最良計算量は「都合のよい場合」の性能なので、実用上は最悪計算量や平均計算量の方が重視されることが多い。
例:線形探索
最良:先頭要素が目標値 → \(O(1)\)
最悪:目標値が末尾or存在しない → \(O(n)\)
def linear_search(lst, target):
for i, x in enumerate(lst):
if x == target:
return i # 最良は i=0 のとき O(1)
return -1 # 見つからない場合は O(n)
最悪計算量(Worst-case)#
最も不利な入力が与えられたときの計算量。\(O\) 記法で上界を表す
アルゴリズム評価で最もよく使われる指標。
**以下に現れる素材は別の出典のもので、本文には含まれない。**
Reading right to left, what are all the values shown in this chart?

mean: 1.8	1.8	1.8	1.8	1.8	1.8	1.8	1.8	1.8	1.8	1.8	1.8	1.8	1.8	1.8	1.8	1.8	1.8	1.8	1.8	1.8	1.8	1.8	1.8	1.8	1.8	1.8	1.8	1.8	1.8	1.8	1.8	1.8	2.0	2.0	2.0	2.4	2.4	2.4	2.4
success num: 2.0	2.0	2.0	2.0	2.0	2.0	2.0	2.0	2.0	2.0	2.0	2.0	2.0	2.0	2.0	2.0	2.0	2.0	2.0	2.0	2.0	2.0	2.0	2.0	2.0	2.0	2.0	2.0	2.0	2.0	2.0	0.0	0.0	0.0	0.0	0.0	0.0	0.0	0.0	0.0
「どんな入力に対しても必ずこの時間以内に終わる」という保証になる
例:クイックソート
最悪:ピボットが常に最大/最小値(整列済み入力など) → \(O(n^2)\)
最良・平均:\(O(n \log n)\)
最悪ケースを避けるためにランダムピボットを使う → 期待計算量 \(O(n \log n)\) が保証される
平均計算量(Average-case)#
入力の確率分布 を仮定したときの、計算量の期待値
入力が一様分布に従うなど、確率モデルの仮定が必要
最悪より楽観的な評価になることが多い
仮定した分布と実際の入力が乖離すると意味を失う
例:クイックソート(ランダム入力)
入力が一様ランダムなら、ピボットが偏らず \(O(n \log n)\) になる
例:線形探索(目標値が一様分布で存在する場合)
期待計算量(Expected complexity)#
アルゴリズム自体のランダム性(乱数使用)に対する計算量の期待値
平均計算量との違い:
平均計算量 |
期待計算量 |
|
|---|---|---|
ランダム性の源 |
入力の分布 |
アルゴリズムの乱数 |
入力 |
確率的に変化する |
最悪ケース入力でも成立 |
期待計算量はどんな入力に対しても期待値として成立するため、より強い保証
例:ランダムピボットのクイックソート
ランダムにピボットを選ぶ → 最悪入力(整列済み)に対しても期待 \(O(n \log n)\)
例:ハッシュテーブル(チェイン法)
良いハッシュ関数(or ランダムハッシュ)を使えば、探索の期待計算量は \(O(1)\)
償却計算量(Amortized complexity)#
一連の操作全体 にかかるコストを操作数で割った、1操作あたりの平均コスト
個々の操作は高くなることがあるが、それが稀であれば全体として安く抑えられる
例:動的配列(Pythonの list)への append
通常:\(O(1)\)(末尾に追加するだけ)
容量超過時:\(O(n)\)(新しいメモリを確保して全要素コピー)
容量は2倍ずつ増やすため、コピーは \(n\) 回の操作で1回しか起きない
例:スタック(push/pop/multipop)
multipop(k)は \(O(k)\) だが、pushした要素しかpopできないため、 \(n\) 回の操作全体の合計コストは \(O(n)\) → 償却 \(O(1)\)
集計法(aggregate method):\(n\) 回の操作の合計コストを \(n\) で割る
ポテンシャル法(potential method):データ構造の「蓄積エネルギー」を定義して各操作のコストを補正する
まとめ:どれを使うか#
種類 |
使いどころ |
|---|---|
最悪 |
アルゴリズムの安全な保証を示したいとき(最も一般的) |
平均 |
典型的な入力でのパフォーマンスを示したいとき |
期待 |
ランダム化アルゴリズムの性能を示すとき |
償却 |
一連の操作の実際のスループットを示したいとき |
最良 |
下界の確認・理論的な議論のとき |
「\(O(1)\) で速い」という主張が 最悪なのか償却なのか期待なのか を区別することが重要。
たとえばPythonの list.append は最悪 \(O(n)\)、償却 \(O(1)\)。